*Required tasks*.
A. In the humanism text, who did Darwin leave the lectures and public appearances to?
B. In the humanism text, what did Humboldt believe education in the early years should be geared to creating? List every one.
C. Extend the humanism text past its final sentence.

Hume epitomizes a paradox among humanists that has left them open to charges of weakness and ineffectiveness. Its adherents are often fearless in expressing their opposition to religious orthodoxy but reluctant to defend their opinions combatively. While Hume openly asserted his beliefs, he omitted from The Treatise of Human Nature one of his key ideas–his disbelief in miracles. Of such matters as the return of the dead to life, he asked, which was more likely–that such a bizarre event happened or that something went in awry in the reporting of it. He attributed the withholding of this commonsense opinion from the Treatise to cowardice. In fact, he shared with Montaigne, Erasmus and others a cautiousness of behaviour alongside an audaciousness of thought. Preternaturally well-mannered, he avoided conflict and confrontation.

Similarly when Darwin injected scientific thought into humanism by publishing The Origin of Species by Means of Natural Selection in 1859, copies were eagerly snapped up. It was a featured title at Mudie’s lending library, a measure of success comparable to today’s Book-of-the-Month Club selection. And yet, Darwin avoided the attention and self-promotion that comes with such a dramatic publication. He was content to leave the lectures and public appearances to his friend T.H. Huxley. The two had bonded over Darwin’s collection of maritime creatures popularly known as sea-squirts. It was Huxley who became the explainer and chief defender of The Origin of Species, relishing bantering with critics and trading “monkey” jokes.

Also in the nineteeth century, humanism exerted a powerful influence on the field of education as evidenced by the work of the German philosopher, William Von Humboldt. He believed that education in the early years should be available to all social classes and geared to creating moral responsibility, eagerness for knowledge, life-long learning and a rich inner life rather than to practical skills. After his death his work was published posthumously, translated into English, influencing both John Stuart Mill and Matthew Arnold. His idea that university education should be largely unsupervised and should proceed through independent research prevailed in England well into the twentieth century. In his native Germany, his influence was curtailed by the Nazis, and replaced by an indoctrination machine.

Fascism, the quasi-religious conception in which the authoritarian state offers a sense of belonging in return for discipline and self-sacrifice, was a reversal of all humanistic values. Many humanists were killed, fled Eastern Europe, or carried their skills and publications to other countries, notably the United States. One rare outspoken survivor in Italy (albeit under house arrest) was the humanist philosopher and biographer, Benedetto Croce. Acknowledging that detours were bound to happen, he counselled waiting hopefully, rather than falling into despair because the long arc of history would eventually bend toward greater freedom. Nevertheless, he cautioned that believing “this too will pass” was no reason to sit back and wait for that to happen. Freedom must always be fought for. But what exactly were humanists to do?

*Records*.
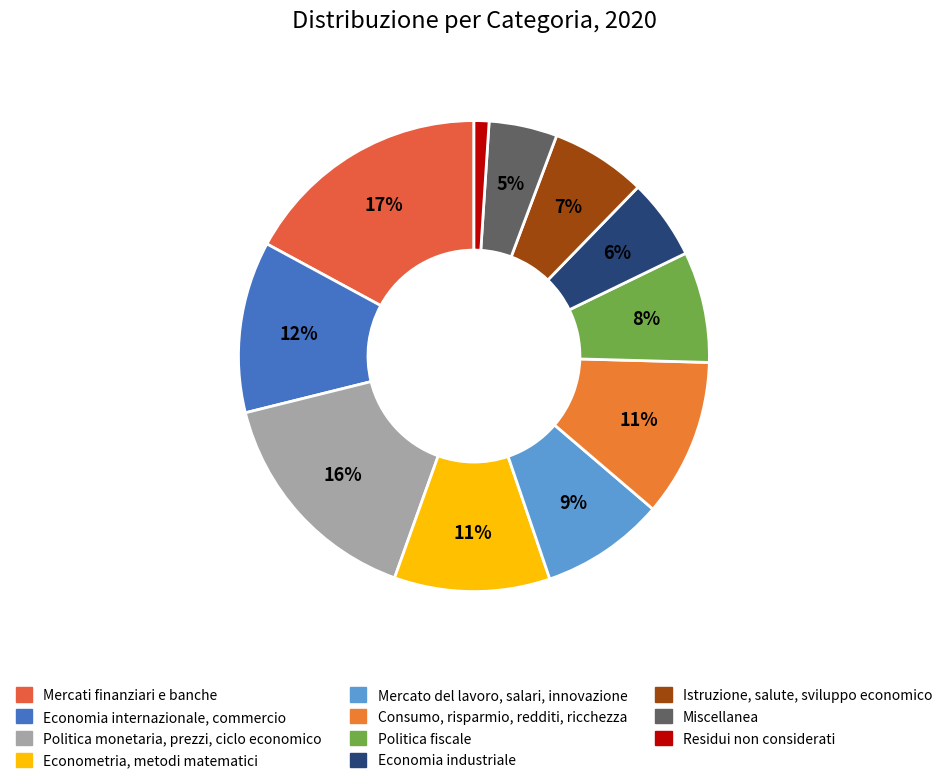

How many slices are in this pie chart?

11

---

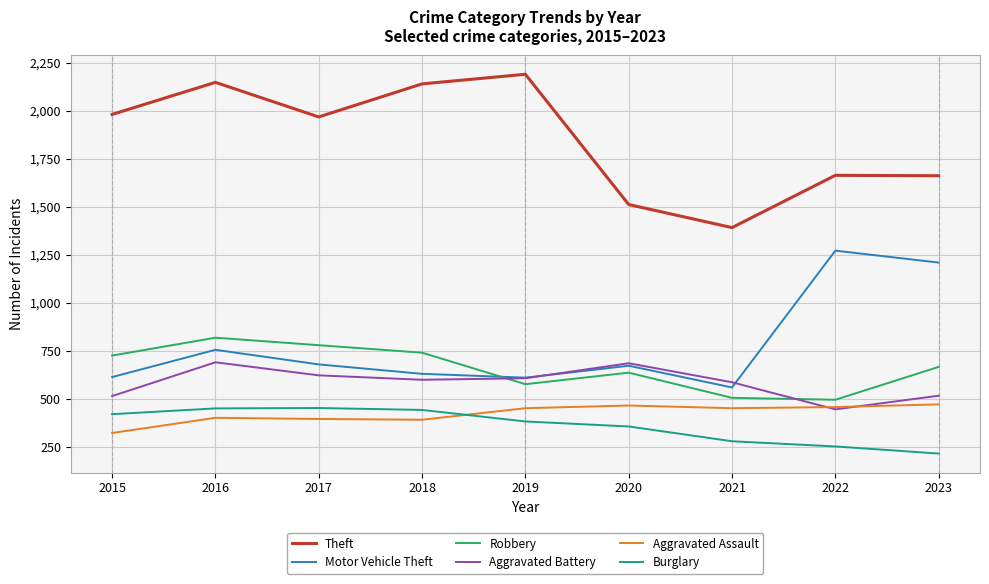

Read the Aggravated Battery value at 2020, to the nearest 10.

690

*Answers by item*.
A. His friend T.H. Huxley.

B. Moral responsibility, eagerness for knowledge, life-long learning, and a rich inner life.

C.
For her exemplary character in this crisis, Bakewell chooses the novelist, Thomas Mann. He escaped with his family to the United States and found refuge there during the war years. He forcefully described the magnetism of extreme ideas in his short story “Mario and the Magician” and addressed them at greater length in his novel The Magic Mountain, which features extended conversations between a humanist and a proto-totalitarian who sees no problem in mass illiteracy. In his other writings and speeches, Mann mused on what he saw as an element of weakness in all humanism that might be its ruin. He blamed its tendency to being flexible, too ready to see the other side of any question and to make concessions.

In her introduction, Bakewell addresses the problem of defining humanism without limiting its diversity and individuality. With characteristic wit she quotes from a comic novel, David Nobbs’s Second from Last in the Sack Race. Here four students at the Thurmarsh Grammar School’s Humanist Bisexual (i.e. co-educational) Society each offer an understanding of the subject. These range from invoking the Renaissance’s attempt to escape the Middle Ages; being nice to animals and old people; rejecting supernaturalism; and one student wishes to include believers in God. Bakewell allows that each has some truth.

In her final chapter, she comes full circle with a chronological account of attempts by Twentieth Century humanists to form an organization. Initially, there was resistance by some to the very idea of organizing and of codifying its beliefs. It all seemed a bit too close to the creeds, commandments, and strictures of orthodox religions. But in 1952, after forty hours of discussion, the title International Humanist Ethical Union (IHEU) was agreed on. The latest effort in 2022 was The Declaration of Modern Humanism, which Bakewell handily includes in an appendix. She praises its flexibility and willingness to accommodate different approaches, the very elements in which Thomas Mann saw the weakness of humanism.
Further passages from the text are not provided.